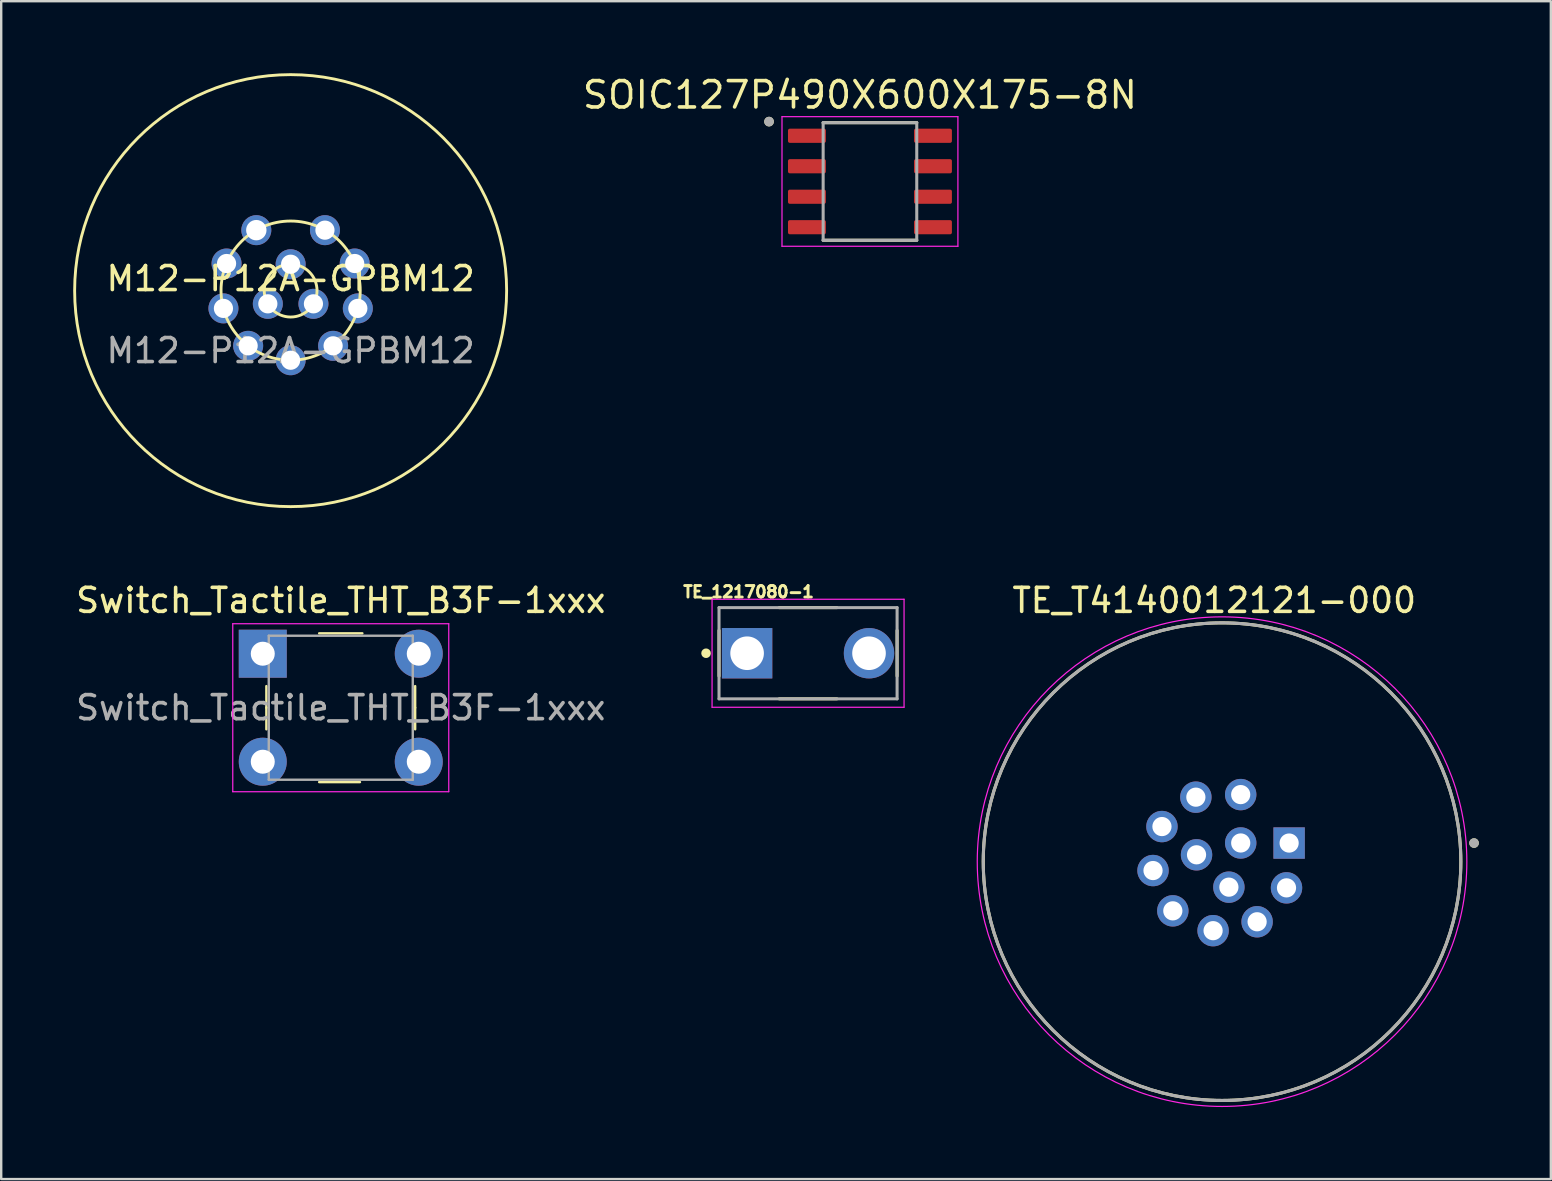
<source format=kicad_pcb>
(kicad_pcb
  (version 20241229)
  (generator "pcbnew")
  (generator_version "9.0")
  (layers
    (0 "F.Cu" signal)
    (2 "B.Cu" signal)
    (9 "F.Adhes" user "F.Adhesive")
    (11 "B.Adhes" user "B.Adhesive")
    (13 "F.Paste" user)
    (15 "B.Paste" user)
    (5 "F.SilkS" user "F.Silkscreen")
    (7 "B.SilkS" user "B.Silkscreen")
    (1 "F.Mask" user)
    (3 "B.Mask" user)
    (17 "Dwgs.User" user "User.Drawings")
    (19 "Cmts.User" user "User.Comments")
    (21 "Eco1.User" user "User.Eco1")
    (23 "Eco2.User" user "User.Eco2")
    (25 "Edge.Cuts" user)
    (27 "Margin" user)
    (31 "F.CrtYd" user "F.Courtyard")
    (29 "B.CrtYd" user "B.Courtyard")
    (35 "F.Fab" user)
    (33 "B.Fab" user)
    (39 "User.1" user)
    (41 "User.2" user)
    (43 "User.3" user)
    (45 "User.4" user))
  (footprint "TE_T4140012121-000"
    (layer "F.Cu")
    (at 47.87 32.853)
    (property "Reference" "TE_T4140012121-000" (at -0.325 -10.885 0) (layer "F.SilkS") (effects (font (size 1 1) (thickness 0.15))))
    (attr through_hole)
    (fp_circle (center 0 0) (end 9.95 0) (stroke (width 0.127) (type solid)) (fill no) (layer "F.SilkS"))
    (fp_circle (center 10.5 -0.775) (end 10.6 -0.775) (stroke (width 0.2) (type solid)) (fill no) (layer "F.SilkS"))
    (fp_circle (center 0 0) (end 10.2 0) (stroke (width 0.05) (type solid)) (fill no) (layer "F.CrtYd"))
    (fp_circle (center 0 0) (end 9.95 0) (stroke (width 0.127) (type solid)) (fill no) (layer "F.Fab"))
    (fp_circle (center 10.5 -0.775) (end 10.6 -0.775) (stroke (width 0.2) (type solid)) (fill no) (layer "F.Fab"))
    (pad "1" thru_hole rect (at 2.795 -0.775) (size 1.308 1.308) (drill 0.8) (layers "*.Cu" "*.Mask"))
    (pad "2" thru_hole circle (at 0.777 -2.794) (size 1.308 1.308) (drill 0.8) (layers "*.Cu" "*.Mask"))
    (pad "3" thru_hole circle (at -1.091 -2.687) (size 1.308 1.308) (drill 0.8) (layers "*.Cu" "*.Mask"))
    (pad "4" thru_hole circle (at -2.504 -1.462) (size 1.308 1.308) (drill 0.8) (layers "*.Cu" "*.Mask"))
    (pad "5" thru_hole circle (at -2.876 0.371) (size 1.308 1.308) (drill 0.8) (layers "*.Cu" "*.Mask"))
    (pad "6" thru_hole circle (at -2.051 2.05) (size 1.308 1.308) (drill 0.8) (layers "*.Cu" "*.Mask"))
    (pad "7" thru_hole circle (at -0.373 2.876) (size 1.308 1.308) (drill 0.8) (layers "*.Cu" "*.Mask"))
    (pad "8" thru_hole circle (at 1.461 2.505) (size 1.308 1.308) (drill 0.8) (layers "*.Cu" "*.Mask"))
    (pad "9" thru_hole circle (at 2.686 1.092) (size 1.308 1.308) (drill 0.8) (layers "*.Cu" "*.Mask"))
    (pad "10" thru_hole circle (at 0.778 -0.778) (size 1.308 1.308) (drill 0.8) (layers "*.Cu" "*.Mask"))
    (pad "11" thru_hole circle (at -1.063 -0.285) (size 1.308 1.308) (drill 0.8) (layers "*.Cu" "*.Mask"))
    (pad "12" thru_hole circle (at 0.285 1.063) (size 1.308 1.308) (drill 0.8) (layers "*.Cu" "*.Mask")))
  (footprint "M12-P12A-GPBM12"
    (layer "F.Cu")
    (at 9.06 9.06)
    (property "Reference" "M12-P12A-GPBM12" (at 0 -0.5 0) (unlocked yes) (layer "F.SilkS") (effects (font (size 1 1) (thickness 0.15))))
    (attr through_hole)
    (fp_circle (center 0 0) (end 1.1 0) (stroke (width 0.12) (type solid)) (fill no) (layer "F.SilkS"))
    (fp_circle (center 0 0) (end 2.9 0) (stroke (width 0.12) (type solid)) (fill no) (layer "F.SilkS"))
    (fp_circle (center 0 0) (end 9 0) (stroke (width 0.12) (type solid)) (fill no) (layer "F.SilkS"))
    (fp_text user "${REFERENCE}" (at 0 2.5 0) (unlocked yes) (layer "F.Fab") (effects (font (size 1 1) (thickness 0.15))))
    (pad "1" thru_hole circle (at 0 -1.1) (size 1.25 1.25) (drill 0.8) (layers "*.Cu" "*.Mask"))
    (pad "2" thru_hole circle (at -0.95 0.55) (size 1.25 1.25) (drill 0.8) (layers "*.Cu" "*.Mask"))
    (pad "3" thru_hole circle (at 0.95 0.55) (size 1.25 1.25) (drill 0.8) (layers "*.Cu" "*.Mask"))
    (pad "4" thru_hole circle (at -1.43 -2.52) (size 1.25 1.25) (drill 0.85) (layers "*.Cu" "*.Mask"))
    (pad "5" thru_hole circle (at -2.67 -1.13) (size 1.25 1.25) (drill 0.8) (layers "*.Cu" "*.Mask"))
    (pad "6" thru_hole circle (at -2.8 0.74) (size 1.25 1.25) (drill 0.8) (layers "*.Cu" "*.Mask"))
    (pad "7" thru_hole circle (at -1.77 2.3) (size 1.25 1.25) (drill 0.8) (layers "*.Cu" "*.Mask"))
    (pad "8" thru_hole circle (at 0 2.9) (size 1.25 1.25) (drill 0.8) (layers "*.Cu" "*.Mask"))
    (pad "9" thru_hole circle (at 1.77 2.3) (size 1.25 1.25) (drill 0.8) (layers "*.Cu" "*.Mask"))
    (pad "10" thru_hole circle (at 2.8 0.74) (size 1.25 1.25) (drill 0.8) (layers "*.Cu" "*.Mask"))
    (pad "11" thru_hole circle (at 2.67 -1.13) (size 1.25 1.25) (drill 0.8) (layers "*.Cu" "*.Mask"))
    (pad "12" thru_hole circle (at 1.43 -2.52) (size 1.25 1.25) (drill 0.8) (layers "*.Cu" "*.Mask")))
  (footprint "Switch_Tactile_THT_B3F-1xxx"
    (layer "F.Cu")
    (at 7.898 24.178)
    (property "Reference" "Switch_Tactile_THT_B3F-1xxx" (at 3.251 -2.209 0) (layer "F.SilkS") (effects (font (size 1 1) (thickness 0.15))))
    (attr through_hole)
    (fp_line (start 0.151 2.261) (end 0.151 1.361) (stroke (width 0.1) (type solid)) (layer "F.SilkS"))
    (fp_line (start 0.151 2.261) (end 0.151 3.161) (stroke (width 0.1) (type solid)) (layer "F.SilkS"))
    (fp_line (start 2.351 -0.839) (end 4.151 -0.839) (stroke (width 0.1) (type solid)) (layer "F.SilkS"))
    (fp_line (start 2.351 5.361) (end 4.051 5.361) (stroke (width 0.1) (type solid)) (layer "F.SilkS"))
    (fp_line (start 6.351 2.261) (end 6.351 1.361) (stroke (width 0.1) (type solid)) (layer "F.SilkS"))
    (fp_line (start 6.351 2.261) (end 6.351 3.161) (stroke (width 0.1) (type solid)) (layer "F.SilkS"))
    (fp_line (start -1.249 -1.239) (end 7.751 -1.239) (stroke (width 0.05) (type solid)) (layer "F.CrtYd"))
    (fp_line (start -1.249 5.761) (end -1.249 -1.239) (stroke (width 0.05) (type solid)) (layer "F.CrtYd"))
    (fp_line (start -1.249 5.761) (end 7.751 5.761) (stroke (width 0.05) (type solid)) (layer "F.CrtYd"))
    (fp_line (start 7.751 -1.239) (end 7.751 5.761) (stroke (width 0.05) (type solid)) (layer "F.CrtYd"))
    (fp_line (start 0.251 -0.739) (end 0.251 5.261) (stroke (width 0.1) (type solid)) (layer "F.Fab"))
    (fp_line (start 0.251 -0.739) (end 6.251 -0.739) (stroke (width 0.1) (type solid)) (layer "F.Fab"))
    (fp_line (start 0.251 5.261) (end 6.251 5.261) (stroke (width 0.1) (type solid)) (layer "F.Fab"))
    (fp_line (start 6.251 5.261) (end 6.251 -0.739) (stroke (width 0.1) (type solid)) (layer "F.Fab"))
    (fp_text user "${REFERENCE}" (at 3.251 2.261 0) (layer "F.Fab") (effects (font (size 1 1) (thickness 0.15))))
    (pad "1" thru_hole rect (at 0.001 0.011) (size 2 2) (drill 1) (layers "*.Cu" "*.Mask"))
    (pad "2" thru_hole circle (at 6.501 0.011) (size 2 2) (drill 1) (layers "*.Cu" "*.Mask"))
    (pad "3" thru_hole circle (at 0.001 4.511) (size 2 2) (drill 1) (layers "*.Cu" "*.Mask"))
    (pad "4" thru_hole circle (at 6.501 4.511) (size 2 2) (drill 1) (layers "*.Cu" "*.Mask")))
  (footprint "SOIC127P490X600X175-8N"
    (layer "F.Cu")
    (at 33.199 4.512)
    (property "Reference" "SOIC127P490X600X175-8N" (at -0.417 -3.607 0) (layer "F.SilkS") (effects (font (size 1.097 1.097) (thickness 0.15))))
    (attr smd)
    (fp_line (start -1.95 -2.45) (end 1.95 -2.45) (stroke (width 0.127) (type solid)) (layer "F.SilkS"))
    (fp_line (start -1.95 2.45) (end 1.95 2.45) (stroke (width 0.127) (type solid)) (layer "F.SilkS"))
    (fp_circle (center -4.205 -2.495) (end -4.005 -2.495) (stroke (width 0) (type solid)) (fill yes) (layer "F.SilkS"))
    (fp_line (start -3.665 -2.7) (end -3.665 2.7) (stroke (width 0.05) (type solid)) (layer "F.CrtYd"))
    (fp_line (start -3.665 -2.7) (end 3.665 -2.7) (stroke (width 0.05) (type solid)) (layer "F.CrtYd"))
    (fp_line (start -3.665 2.7) (end 3.665 2.7) (stroke (width 0.05) (type solid)) (layer "F.CrtYd"))
    (fp_line (start 3.665 -2.7) (end 3.665 2.7) (stroke (width 0.05) (type solid)) (layer "F.CrtYd"))
    (fp_line (start -1.95 -2.45) (end -1.95 2.45) (stroke (width 0.127) (type solid)) (layer "F.Fab"))
    (fp_line (start -1.95 -2.45) (end 1.95 -2.45) (stroke (width 0.127) (type solid)) (layer "F.Fab"))
    (fp_line (start -1.95 2.45) (end 1.95 2.45) (stroke (width 0.127) (type solid)) (layer "F.Fab"))
    (fp_line (start 1.95 -2.45) (end 1.95 2.45) (stroke (width 0.127) (type solid)) (layer "F.Fab"))
    (fp_circle (center -4.205 -2.495) (end -4.005 -2.495) (stroke (width 0) (type solid)) (fill yes) (layer "F.Fab"))
    (pad "1" smd roundrect (at -2.625 -1.905) (size 1.58 0.59) (layers "F.Cu" "F.Mask" "F.Paste") (roundrect_rratio 0.125))
    (pad "2" smd roundrect (at -2.625 -0.635) (size 1.58 0.59) (layers "F.Cu" "F.Mask" "F.Paste") (roundrect_rratio 0.125))
    (pad "3" smd roundrect (at -2.625 0.635) (size 1.58 0.59) (layers "F.Cu" "F.Mask" "F.Paste") (roundrect_rratio 0.125))
    (pad "4" smd roundrect (at -2.625 1.905) (size 1.58 0.59) (layers "F.Cu" "F.Mask" "F.Paste") (roundrect_rratio 0.125))
    (pad "5" smd roundrect (at 2.625 1.905) (size 1.58 0.59) (layers "F.Cu" "F.Mask" "F.Paste") (roundrect_rratio 0.125))
    (pad "6" smd roundrect (at 2.625 0.635) (size 1.58 0.59) (layers "F.Cu" "F.Mask" "F.Paste") (roundrect_rratio 0.125))
    (pad "7" smd roundrect (at 2.625 -0.635) (size 1.58 0.59) (layers "F.Cu" "F.Mask" "F.Paste") (roundrect_rratio 0.125))
    (pad "8" smd roundrect (at 2.625 -1.905) (size 1.58 0.59) (layers "F.Cu" "F.Mask" "F.Paste") (roundrect_rratio 0.125)))
  (footprint "TE_1217080-1"
    (layer "F.Cu")
    (at 30.62 24.169)
    (property "Reference" "TE_1217080-1" (at -2.479 -2.557 0) (layer "F.SilkS") (effects (font (size 0.48 0.48) (thickness 0.15))))
    (attr through_hole)
    (fp_line (start -3.71 -0.95) (end -3.71 0.95) (stroke (width 0.127) (type solid)) (layer "F.SilkS"))
    (fp_line (start -1.2 -1.9) (end 1.2 -1.9) (stroke (width 0.127) (type solid)) (layer "F.SilkS"))
    (fp_line (start -1.2 1.9) (end 1.2 1.9) (stroke (width 0.127) (type solid)) (layer "F.SilkS"))
    (fp_line (start 3.71 -0.95) (end 3.71 0.95) (stroke (width 0.127) (type solid)) (layer "F.SilkS"))
    (fp_circle (center -4.25 0) (end -4.15 0) (stroke (width 0.2) (type solid)) (fill no) (layer "F.SilkS"))
    (fp_line (start -4 -2.25) (end 4 -2.25) (stroke (width 0.05) (type solid)) (layer "F.CrtYd"))
    (fp_line (start -4 2.25) (end -4 -2.25) (stroke (width 0.05) (type solid)) (layer "F.CrtYd"))
    (fp_line (start 4 -2.25) (end 4 2.25) (stroke (width 0.05) (type solid)) (layer "F.CrtYd"))
    (fp_line (start 4 2.25) (end -4 2.25) (stroke (width 0.05) (type solid)) (layer "F.CrtYd"))
    (fp_line (start -3.71 -1.9) (end 3.71 -1.9) (stroke (width 0.127) (type solid)) (layer "F.Fab"))
    (fp_line (start -3.71 1.9) (end -3.71 -1.9) (stroke (width 0.127) (type solid)) (layer "F.Fab"))
    (fp_line (start 3.71 -1.9) (end 3.71 1.9) (stroke (width 0.127) (type solid)) (layer "F.Fab"))
    (fp_line (start 3.71 1.9) (end -3.71 1.9) (stroke (width 0.127) (type solid)) (layer "F.Fab"))
    (fp_circle (center -2.54 0) (end -2.44 0) (stroke (width 0.2) (type solid)) (fill no) (layer "F.Fab"))
    (pad "1" thru_hole rect (at -2.54 0) (size 2.1 2.1) (drill 1.4) (layers "*.Cu" "*.Mask"))
    (pad "2" thru_hole circle (at 2.54 0) (size 2.1 2.1) (drill 1.4) (layers "*.Cu" "*.Mask")))
  (gr_rect
    (start -3 -3)
    (end 61.57 46.078)
    (stroke (width 0.1) (type default))
    (fill no)
    (layer "Edge.Cuts")))
</source>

------------------------

*What needs to be done*
Retype, in the same exact form, the lines of the material above from the line holding "(fp_line (start -1.249 5.761) (end 7.751" through the line holding "(fp_line (start 7.751".

*Answer section*
    (fp_line (start -1.249 5.761) (end 7.751 5.761) (stroke (width 0.05) (type solid)) (layer "F.CrtYd"))
    (fp_line (start 7.751 -1.239) (end 7.751 5.761) (stroke (width 0.05) (type solid)) (layer "F.CrtYd"))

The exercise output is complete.